Alors
que les magouilles gangrènent les institutions du pays, que le chômage
bat son plein et que les citoyens, livrés à la loi de la jungle,
souffrent d’une absence totale de protection, le Liban perd au fil des
ans l’énergie de sa jeunesse. Jamais mieux qu’aujourd’hui, ne s’est
appliquée au Liban, la célèbre formule de Georges Clemenceau: «Le
pouvoir est tombé si bas qu’il faut se baisser pour le ramasser». Il
fut une époque, très courte aux yeux de l’Histoire, où la jeunesse du
pays, formée dans les grandes universités, que tous nos voisins nous
envient, ne rêvait que de servir et de promouvoir le Liban, modèle de
modernité, de démocratie et de liberté, pas seulement dans la région.

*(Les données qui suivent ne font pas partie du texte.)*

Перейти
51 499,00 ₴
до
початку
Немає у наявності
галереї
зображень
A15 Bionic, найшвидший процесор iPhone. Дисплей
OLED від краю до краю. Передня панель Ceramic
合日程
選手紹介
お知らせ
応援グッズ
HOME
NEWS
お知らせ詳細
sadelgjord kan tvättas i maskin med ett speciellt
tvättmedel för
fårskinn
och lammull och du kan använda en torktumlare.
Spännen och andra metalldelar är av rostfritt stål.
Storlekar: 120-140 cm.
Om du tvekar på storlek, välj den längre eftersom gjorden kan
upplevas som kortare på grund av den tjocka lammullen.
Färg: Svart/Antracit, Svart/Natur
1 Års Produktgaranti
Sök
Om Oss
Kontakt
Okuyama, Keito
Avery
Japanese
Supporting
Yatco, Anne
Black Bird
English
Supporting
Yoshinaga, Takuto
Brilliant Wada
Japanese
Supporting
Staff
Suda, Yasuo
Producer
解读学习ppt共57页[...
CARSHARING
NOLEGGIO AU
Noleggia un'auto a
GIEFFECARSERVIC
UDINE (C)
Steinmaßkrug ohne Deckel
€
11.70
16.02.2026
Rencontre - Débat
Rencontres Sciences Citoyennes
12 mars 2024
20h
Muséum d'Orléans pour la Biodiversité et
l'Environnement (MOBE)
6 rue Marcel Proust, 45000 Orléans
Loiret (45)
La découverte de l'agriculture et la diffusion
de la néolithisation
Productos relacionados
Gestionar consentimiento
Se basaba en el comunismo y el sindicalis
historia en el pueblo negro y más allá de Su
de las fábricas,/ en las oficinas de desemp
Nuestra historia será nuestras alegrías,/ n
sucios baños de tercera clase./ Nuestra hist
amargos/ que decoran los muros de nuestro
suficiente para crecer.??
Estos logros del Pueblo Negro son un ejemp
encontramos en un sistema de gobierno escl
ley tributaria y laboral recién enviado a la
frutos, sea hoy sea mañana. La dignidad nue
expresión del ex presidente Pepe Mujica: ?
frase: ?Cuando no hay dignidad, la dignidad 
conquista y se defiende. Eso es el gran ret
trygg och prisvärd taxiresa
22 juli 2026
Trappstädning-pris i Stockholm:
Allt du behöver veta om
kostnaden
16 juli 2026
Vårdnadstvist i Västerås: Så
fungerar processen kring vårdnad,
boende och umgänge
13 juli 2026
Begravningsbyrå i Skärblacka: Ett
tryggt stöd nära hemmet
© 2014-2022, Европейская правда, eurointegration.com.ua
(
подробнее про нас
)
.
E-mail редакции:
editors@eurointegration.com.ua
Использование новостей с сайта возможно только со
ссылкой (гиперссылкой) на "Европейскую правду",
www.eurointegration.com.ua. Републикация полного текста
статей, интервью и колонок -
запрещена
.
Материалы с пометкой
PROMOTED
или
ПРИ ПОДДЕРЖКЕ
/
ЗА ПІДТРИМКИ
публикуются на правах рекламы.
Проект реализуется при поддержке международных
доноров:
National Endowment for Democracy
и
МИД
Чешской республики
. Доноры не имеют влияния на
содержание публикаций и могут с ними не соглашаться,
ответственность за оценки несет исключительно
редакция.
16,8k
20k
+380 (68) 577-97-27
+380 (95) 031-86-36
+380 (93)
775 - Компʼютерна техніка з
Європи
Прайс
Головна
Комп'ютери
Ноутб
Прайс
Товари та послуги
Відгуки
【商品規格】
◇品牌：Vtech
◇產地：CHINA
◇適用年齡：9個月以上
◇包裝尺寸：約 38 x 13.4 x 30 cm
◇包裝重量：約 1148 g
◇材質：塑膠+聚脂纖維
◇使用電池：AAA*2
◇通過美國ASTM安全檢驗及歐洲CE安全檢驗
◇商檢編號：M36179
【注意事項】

Qu’en reste-t-il? Un pays qui s’apprête, quelque trente ans après la fin
de la guerre civile pour les uns, et la guerre des autres pour
certains, à rééditer la dramatique expérience. S’impliquer dans la crise
syrienne, et encore plus dans son conflit probable avec Israël, est-ce
dans nos cordes? En a-t-on les moyens? Au milieu de ce sombre tableau,
nos universitaires, quelle que soit leur formation, privent, à leur
corps défendant, le pays de leur savoir-faire et s’exilent vers des
horizons plus cléments. Pendant que le Liban se vide de son sang jeune
et de ses forces vives, ses dirigeants se disputent un siège place de
l’Etoile ou un fauteuil confortable au Sérail. La question que les
citoyens, ignorés par leurs représentants tant que les élections ne se
dessinent pas à l’horizon, est celle de savoir à quoi sert un
gouvernement dont l’inexistence passe pratiquement inaperçue ou ce
Parlement, dont les réunions se font extrêmement rares, alors que ses
tiroirs craquent sous les liasses de documents, jaunis à force
d’attendre et très probablement devenus caducs. Dans cet abîme
constitutionnel, où seuls les échos sifflent, les affaires aventureuses
se multiplient. La dernière en date est celle du bateau promis à grands
coups de déclarations outrageusement optimistes, après quelques
décennies de rationnement électrique et même d’obscurité totale dans
certaines régions oubliées. Lancée officiellement, par une publicité
tapageuse et des panneaux prometteurs, la «barque turque», Fatmagül
Sultan, nous promettait, «immense performance», deux heures de courant
de plus dans tout le pays. Mais elle vécut ce que vivent les roses
laissant derrière elle des relents sulfureux de négligence ou de
scandale… l’avenir le dira peut-être. Plus de vingt ans se sont écoulés
depuis que les armes se sont tues dans le pays, mais la lumière des
bougies, qui n’ont rien des romantiques chandelles, n’a toujours pas
disparu dans de très nombreux foyers. En parallèle, les tours luxueuses
jalonnent les rues et montent toujours plus haut, les boutiques offrant
les collections les plus huppées remplissent les quartiers et les
restaurants aux menus gastronomiques par excellence, pullulent pour le
plaisir d’une minorité nantie. Mais tout cela paraît factice et, pour
une affaire qui connaît le succès, combien ne sont-elles pas forcées de
baisser leur rideau aussitôt levé. Le chaos que connaît le Liban, depuis
si longtemps, fait la richesse d’autres pays de la région. La Syrie,
elle, avait connu ses beaux jours et son développement dès les premières
années de notre guerre. Elle n’a pas su, elle non plus, sauvegarder ses
acquis. Il n’en reste pas moins que le Libanais, optimiste invétéré,
retrouve son rêve au moindre signe de détente. Ainsi, nous avons assisté
aux retrouvailles des «cousins ennemis»: Sleiman Frangié à Bikfaya à
l’invitation de Sami Gemayel, le Courant patriotique libre, représenté
par le ministre démissionnaire Gebran Bassil, prendre la route de Maarab
et les émissaires de Walid Joumblatt chez Nabih Berry, comme l’ancien
vice-président de la Chambre à Aïn el Tiné. Le tout ponctué de quelques
informations, diffusées sans, peut-être, beaucoup de conviction,
annonçant un gouvernement dans les prochains jours… Et voilà que
l’espoir renaît, que la vie s’annonce plus belle, à la lueur de la
détermination affirmée du Premier ministre désigné et du président de la
République. Il n’en reste pas moins que les jeunes exilés, partis vers
d’autres horizons donner la preuve de leurs capacités et de leurs
compétences, ne sont pas encore près de rentrer au bercail.